The task:
Find the word "middle" in the listing below. Copy every line that has it.
##### Raw data #####
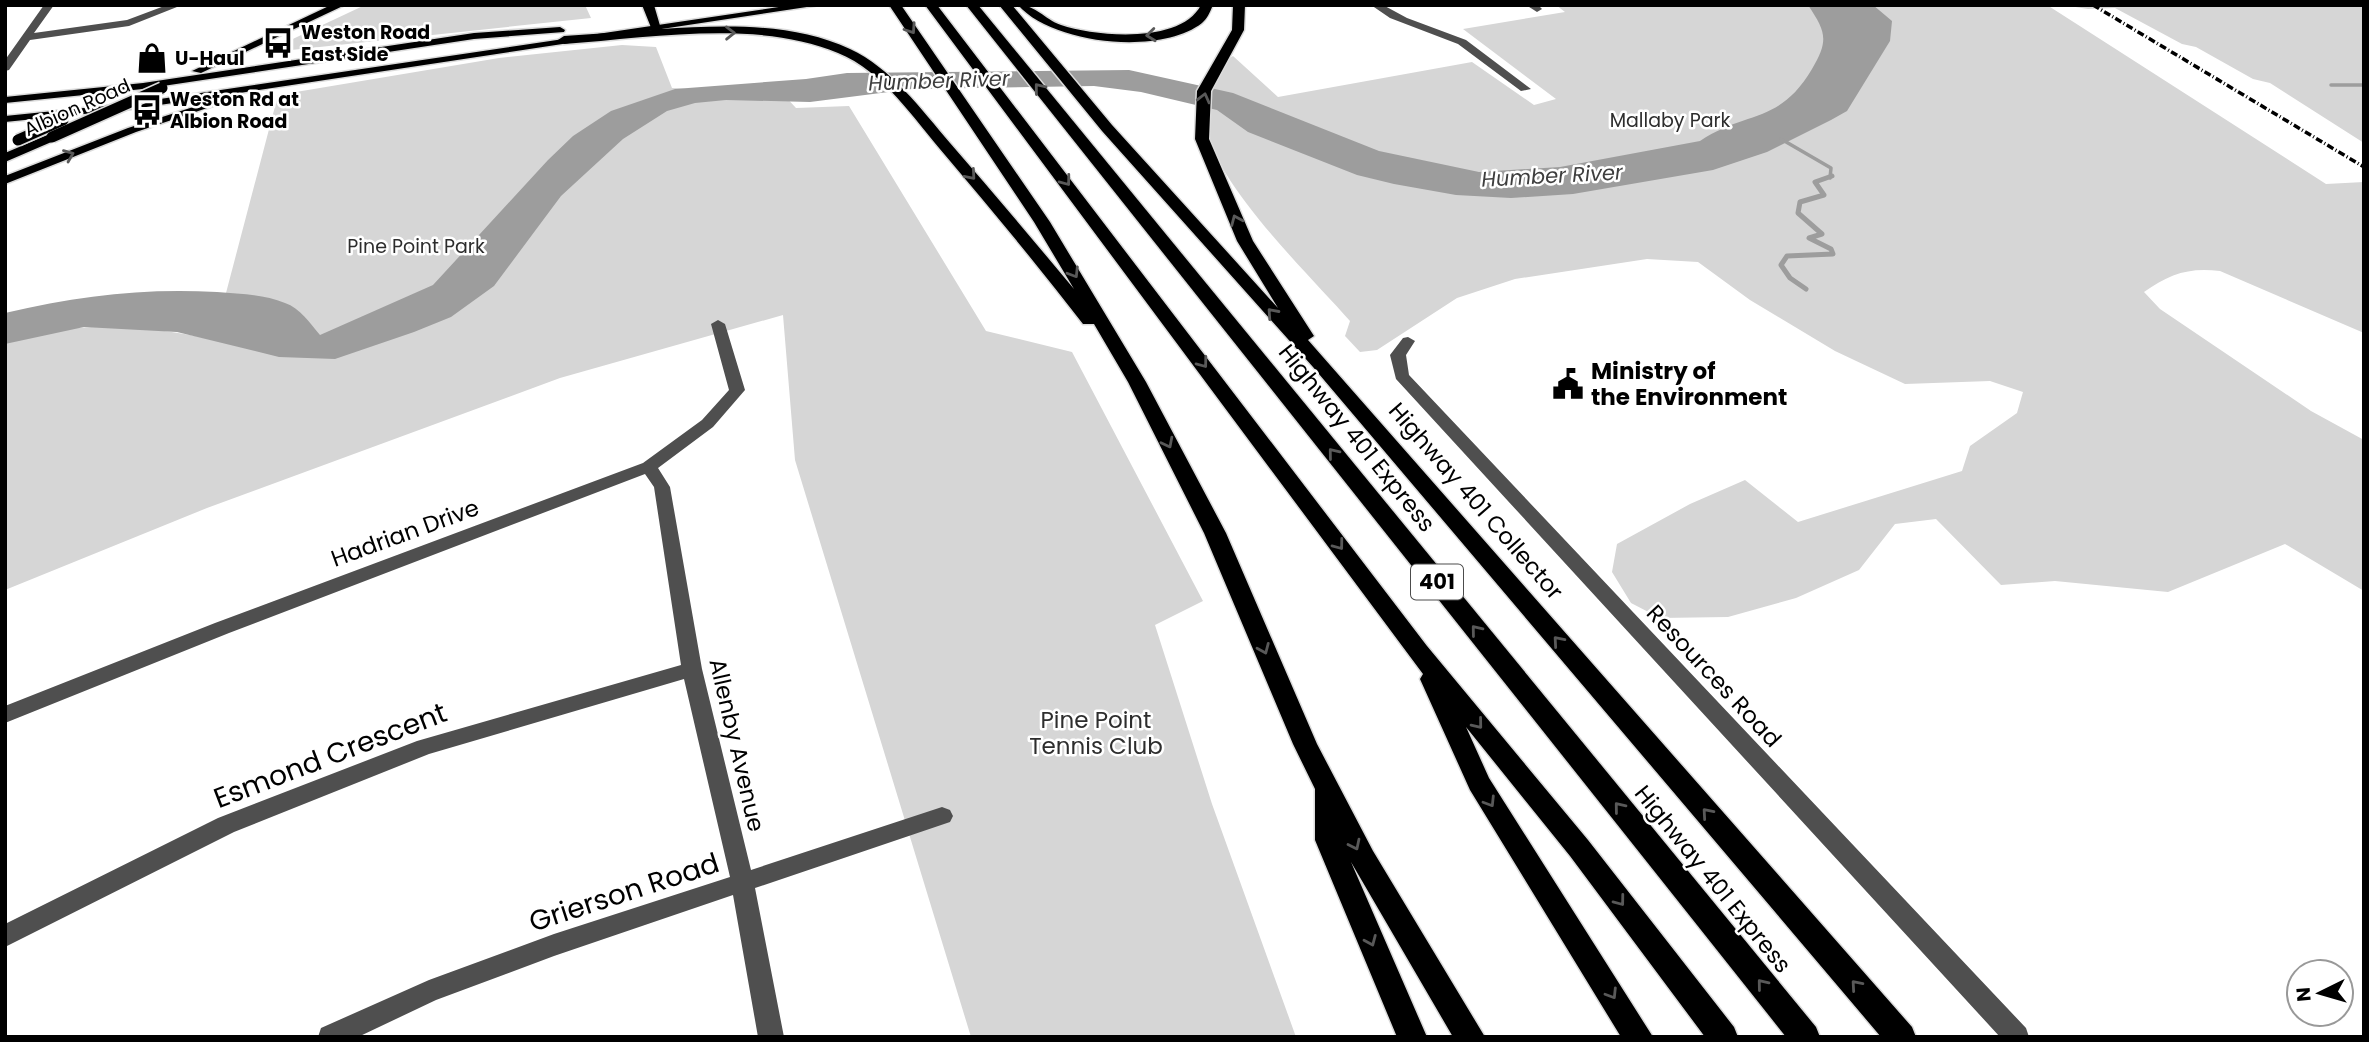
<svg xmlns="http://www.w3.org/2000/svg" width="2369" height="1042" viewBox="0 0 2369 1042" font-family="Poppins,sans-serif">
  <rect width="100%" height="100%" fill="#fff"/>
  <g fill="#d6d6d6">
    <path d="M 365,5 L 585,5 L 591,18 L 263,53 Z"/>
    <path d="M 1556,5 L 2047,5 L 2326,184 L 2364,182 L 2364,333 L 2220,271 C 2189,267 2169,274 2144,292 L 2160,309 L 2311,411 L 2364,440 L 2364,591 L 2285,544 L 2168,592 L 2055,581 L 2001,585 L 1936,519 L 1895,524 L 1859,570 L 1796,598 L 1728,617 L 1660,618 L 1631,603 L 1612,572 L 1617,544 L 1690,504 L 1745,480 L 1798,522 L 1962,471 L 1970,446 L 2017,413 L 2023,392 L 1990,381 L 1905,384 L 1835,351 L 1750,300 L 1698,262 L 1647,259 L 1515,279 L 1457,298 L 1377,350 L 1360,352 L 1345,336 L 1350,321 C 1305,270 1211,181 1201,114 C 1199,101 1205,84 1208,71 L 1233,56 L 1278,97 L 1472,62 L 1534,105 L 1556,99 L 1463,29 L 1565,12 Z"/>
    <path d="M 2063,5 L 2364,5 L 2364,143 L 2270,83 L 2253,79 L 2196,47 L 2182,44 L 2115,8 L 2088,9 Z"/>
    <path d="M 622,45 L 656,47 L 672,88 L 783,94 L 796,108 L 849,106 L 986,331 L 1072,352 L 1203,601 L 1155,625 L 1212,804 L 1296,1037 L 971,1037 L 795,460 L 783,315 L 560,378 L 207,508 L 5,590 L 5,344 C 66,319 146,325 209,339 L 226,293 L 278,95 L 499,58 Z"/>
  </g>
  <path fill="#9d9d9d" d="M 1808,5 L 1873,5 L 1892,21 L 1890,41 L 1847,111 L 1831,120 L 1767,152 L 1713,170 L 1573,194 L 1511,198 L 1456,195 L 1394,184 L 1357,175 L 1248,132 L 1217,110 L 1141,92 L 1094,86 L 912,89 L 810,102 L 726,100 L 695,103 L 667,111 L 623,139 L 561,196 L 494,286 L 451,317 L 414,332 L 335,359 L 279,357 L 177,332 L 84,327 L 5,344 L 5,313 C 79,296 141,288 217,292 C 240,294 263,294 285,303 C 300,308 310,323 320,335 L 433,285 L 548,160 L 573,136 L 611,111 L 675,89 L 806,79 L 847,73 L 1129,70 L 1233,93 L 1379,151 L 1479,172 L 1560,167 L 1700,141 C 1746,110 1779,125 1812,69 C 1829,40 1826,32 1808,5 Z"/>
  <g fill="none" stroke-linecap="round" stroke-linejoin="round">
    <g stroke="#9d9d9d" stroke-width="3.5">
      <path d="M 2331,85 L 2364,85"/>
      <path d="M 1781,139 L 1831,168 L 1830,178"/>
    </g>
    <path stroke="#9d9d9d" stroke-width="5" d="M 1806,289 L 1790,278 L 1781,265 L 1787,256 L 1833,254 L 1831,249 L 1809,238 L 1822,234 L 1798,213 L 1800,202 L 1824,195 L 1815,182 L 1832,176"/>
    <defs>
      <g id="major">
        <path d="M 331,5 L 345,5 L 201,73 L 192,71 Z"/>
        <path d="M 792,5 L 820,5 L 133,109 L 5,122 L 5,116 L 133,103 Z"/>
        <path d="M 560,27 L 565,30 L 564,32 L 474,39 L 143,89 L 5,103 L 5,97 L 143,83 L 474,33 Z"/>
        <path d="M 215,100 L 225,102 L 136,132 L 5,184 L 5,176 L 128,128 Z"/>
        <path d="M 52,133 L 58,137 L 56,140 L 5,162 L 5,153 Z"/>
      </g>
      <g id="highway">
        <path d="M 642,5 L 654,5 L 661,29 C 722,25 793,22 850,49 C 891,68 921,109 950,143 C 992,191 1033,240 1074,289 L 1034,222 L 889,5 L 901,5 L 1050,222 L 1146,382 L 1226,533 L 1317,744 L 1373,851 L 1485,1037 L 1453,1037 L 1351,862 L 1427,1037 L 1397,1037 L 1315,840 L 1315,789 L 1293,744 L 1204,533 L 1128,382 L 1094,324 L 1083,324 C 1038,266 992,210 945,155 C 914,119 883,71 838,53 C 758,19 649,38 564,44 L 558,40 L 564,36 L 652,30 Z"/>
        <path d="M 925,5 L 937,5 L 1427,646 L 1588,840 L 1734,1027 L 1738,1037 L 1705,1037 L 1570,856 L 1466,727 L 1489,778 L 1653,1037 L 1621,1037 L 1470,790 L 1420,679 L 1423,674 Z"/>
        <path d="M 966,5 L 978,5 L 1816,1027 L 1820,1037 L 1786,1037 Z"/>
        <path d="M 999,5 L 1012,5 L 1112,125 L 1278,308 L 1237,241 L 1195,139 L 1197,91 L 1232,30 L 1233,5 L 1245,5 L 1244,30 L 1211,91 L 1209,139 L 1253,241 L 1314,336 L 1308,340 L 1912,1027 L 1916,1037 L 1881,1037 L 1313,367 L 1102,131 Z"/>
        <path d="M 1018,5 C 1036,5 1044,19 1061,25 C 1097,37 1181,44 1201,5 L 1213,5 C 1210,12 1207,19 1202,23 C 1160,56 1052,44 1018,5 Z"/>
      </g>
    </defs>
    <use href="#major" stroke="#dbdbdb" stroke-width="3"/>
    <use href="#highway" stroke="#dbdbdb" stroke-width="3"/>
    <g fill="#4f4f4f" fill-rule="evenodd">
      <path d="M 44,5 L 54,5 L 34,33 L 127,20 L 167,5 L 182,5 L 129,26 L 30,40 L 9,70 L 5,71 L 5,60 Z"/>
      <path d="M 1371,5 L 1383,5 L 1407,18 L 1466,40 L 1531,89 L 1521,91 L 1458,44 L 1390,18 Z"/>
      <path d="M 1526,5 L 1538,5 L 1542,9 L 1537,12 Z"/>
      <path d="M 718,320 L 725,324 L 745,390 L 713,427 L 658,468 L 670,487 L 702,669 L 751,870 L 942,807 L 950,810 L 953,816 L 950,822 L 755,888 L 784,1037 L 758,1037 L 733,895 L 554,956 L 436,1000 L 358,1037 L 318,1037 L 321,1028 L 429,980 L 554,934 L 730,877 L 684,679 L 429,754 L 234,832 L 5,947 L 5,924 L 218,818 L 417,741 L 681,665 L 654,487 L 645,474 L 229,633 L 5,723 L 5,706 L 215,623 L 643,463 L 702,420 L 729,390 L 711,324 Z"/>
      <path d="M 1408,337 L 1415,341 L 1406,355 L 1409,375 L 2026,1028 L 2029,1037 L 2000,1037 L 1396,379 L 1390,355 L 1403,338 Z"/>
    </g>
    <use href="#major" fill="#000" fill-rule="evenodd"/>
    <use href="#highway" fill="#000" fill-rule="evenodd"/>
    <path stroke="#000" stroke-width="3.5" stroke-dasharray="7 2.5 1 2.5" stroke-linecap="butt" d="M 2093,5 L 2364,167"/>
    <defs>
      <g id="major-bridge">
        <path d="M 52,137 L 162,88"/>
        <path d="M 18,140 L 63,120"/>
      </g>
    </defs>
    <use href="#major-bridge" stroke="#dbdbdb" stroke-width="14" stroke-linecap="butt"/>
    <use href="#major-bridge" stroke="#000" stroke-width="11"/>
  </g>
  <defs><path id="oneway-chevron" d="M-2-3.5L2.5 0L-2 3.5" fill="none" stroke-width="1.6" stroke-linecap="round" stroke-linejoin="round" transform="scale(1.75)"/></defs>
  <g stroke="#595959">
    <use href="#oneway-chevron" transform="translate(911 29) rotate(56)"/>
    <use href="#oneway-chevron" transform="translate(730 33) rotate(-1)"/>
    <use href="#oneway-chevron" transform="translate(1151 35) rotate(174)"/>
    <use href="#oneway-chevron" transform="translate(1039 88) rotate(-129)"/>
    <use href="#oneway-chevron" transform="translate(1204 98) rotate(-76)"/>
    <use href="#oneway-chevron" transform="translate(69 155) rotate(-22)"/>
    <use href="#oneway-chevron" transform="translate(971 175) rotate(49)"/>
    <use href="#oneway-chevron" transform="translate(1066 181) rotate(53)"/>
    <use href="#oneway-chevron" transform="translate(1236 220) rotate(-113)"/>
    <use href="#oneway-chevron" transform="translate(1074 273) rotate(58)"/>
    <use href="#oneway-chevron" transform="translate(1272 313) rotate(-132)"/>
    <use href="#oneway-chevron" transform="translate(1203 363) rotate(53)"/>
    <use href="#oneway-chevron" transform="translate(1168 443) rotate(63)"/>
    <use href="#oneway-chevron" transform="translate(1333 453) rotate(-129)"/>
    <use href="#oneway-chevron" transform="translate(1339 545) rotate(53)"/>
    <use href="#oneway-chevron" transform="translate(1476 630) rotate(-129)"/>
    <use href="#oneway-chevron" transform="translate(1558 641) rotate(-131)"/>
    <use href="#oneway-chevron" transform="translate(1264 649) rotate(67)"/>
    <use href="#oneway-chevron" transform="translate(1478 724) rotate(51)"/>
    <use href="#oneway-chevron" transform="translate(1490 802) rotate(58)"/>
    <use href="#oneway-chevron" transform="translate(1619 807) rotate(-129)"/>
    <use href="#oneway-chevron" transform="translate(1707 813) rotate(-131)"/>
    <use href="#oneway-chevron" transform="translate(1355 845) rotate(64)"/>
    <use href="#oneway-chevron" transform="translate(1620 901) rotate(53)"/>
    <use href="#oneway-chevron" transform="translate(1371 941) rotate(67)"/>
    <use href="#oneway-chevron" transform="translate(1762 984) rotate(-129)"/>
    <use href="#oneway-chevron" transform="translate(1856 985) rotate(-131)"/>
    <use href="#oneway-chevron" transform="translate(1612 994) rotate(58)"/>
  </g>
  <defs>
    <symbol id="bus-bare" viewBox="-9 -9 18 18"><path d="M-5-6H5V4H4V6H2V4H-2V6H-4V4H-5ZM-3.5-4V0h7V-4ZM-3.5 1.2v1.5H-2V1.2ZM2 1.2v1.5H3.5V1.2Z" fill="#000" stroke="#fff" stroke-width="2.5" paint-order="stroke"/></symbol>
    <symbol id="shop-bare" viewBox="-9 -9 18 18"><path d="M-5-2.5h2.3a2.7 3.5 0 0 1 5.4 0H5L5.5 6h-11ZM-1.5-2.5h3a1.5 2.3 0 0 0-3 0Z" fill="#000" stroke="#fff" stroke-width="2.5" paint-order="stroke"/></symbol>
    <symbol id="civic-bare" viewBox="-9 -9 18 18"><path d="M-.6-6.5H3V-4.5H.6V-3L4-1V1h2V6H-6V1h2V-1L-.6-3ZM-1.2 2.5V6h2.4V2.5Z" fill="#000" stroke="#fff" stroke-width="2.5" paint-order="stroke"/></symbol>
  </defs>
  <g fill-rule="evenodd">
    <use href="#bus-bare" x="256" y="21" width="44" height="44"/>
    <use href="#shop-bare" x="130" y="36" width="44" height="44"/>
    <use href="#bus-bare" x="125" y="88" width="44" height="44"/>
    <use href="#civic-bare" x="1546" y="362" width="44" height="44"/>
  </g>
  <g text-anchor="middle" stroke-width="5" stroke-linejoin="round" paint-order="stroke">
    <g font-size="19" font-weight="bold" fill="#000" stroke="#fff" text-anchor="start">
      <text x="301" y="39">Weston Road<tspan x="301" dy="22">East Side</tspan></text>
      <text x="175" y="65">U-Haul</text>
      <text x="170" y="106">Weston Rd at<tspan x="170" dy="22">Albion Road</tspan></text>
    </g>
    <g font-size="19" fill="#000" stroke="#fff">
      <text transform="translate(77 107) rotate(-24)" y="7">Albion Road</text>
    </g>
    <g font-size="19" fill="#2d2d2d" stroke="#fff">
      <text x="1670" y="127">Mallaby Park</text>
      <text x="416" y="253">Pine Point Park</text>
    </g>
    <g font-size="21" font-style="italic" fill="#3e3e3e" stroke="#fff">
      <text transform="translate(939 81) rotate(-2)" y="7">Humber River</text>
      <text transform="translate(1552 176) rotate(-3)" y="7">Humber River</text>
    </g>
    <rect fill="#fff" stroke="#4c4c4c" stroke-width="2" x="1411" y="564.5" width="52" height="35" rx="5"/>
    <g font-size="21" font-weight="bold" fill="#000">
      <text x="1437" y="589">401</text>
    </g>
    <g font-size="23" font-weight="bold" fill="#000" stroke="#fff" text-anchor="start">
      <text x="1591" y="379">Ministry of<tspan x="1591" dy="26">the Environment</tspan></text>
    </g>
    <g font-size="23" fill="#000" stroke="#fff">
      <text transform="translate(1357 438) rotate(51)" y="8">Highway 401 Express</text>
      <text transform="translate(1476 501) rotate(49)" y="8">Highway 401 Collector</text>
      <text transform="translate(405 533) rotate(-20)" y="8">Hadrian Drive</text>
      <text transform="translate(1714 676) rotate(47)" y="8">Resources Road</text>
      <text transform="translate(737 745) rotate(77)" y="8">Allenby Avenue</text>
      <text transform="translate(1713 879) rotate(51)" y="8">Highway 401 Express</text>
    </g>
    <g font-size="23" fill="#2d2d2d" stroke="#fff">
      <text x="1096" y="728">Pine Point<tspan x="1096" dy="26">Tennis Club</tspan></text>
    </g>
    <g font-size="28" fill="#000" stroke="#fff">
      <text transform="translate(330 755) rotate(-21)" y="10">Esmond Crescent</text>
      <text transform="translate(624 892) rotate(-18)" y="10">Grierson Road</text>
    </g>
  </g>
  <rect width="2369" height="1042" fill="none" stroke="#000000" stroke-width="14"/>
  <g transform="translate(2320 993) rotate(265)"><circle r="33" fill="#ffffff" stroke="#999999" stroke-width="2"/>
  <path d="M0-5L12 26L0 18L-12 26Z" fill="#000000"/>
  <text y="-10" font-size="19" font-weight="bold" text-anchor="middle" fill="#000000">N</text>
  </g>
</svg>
#####
Task solution:
  <g text-anchor="middle" stroke-width="5" stroke-linejoin="round" paint-order="stroke">
  <text y="-10" font-size="19" font-weight="bold" text-anchor="middle" fill="#000000">N</text>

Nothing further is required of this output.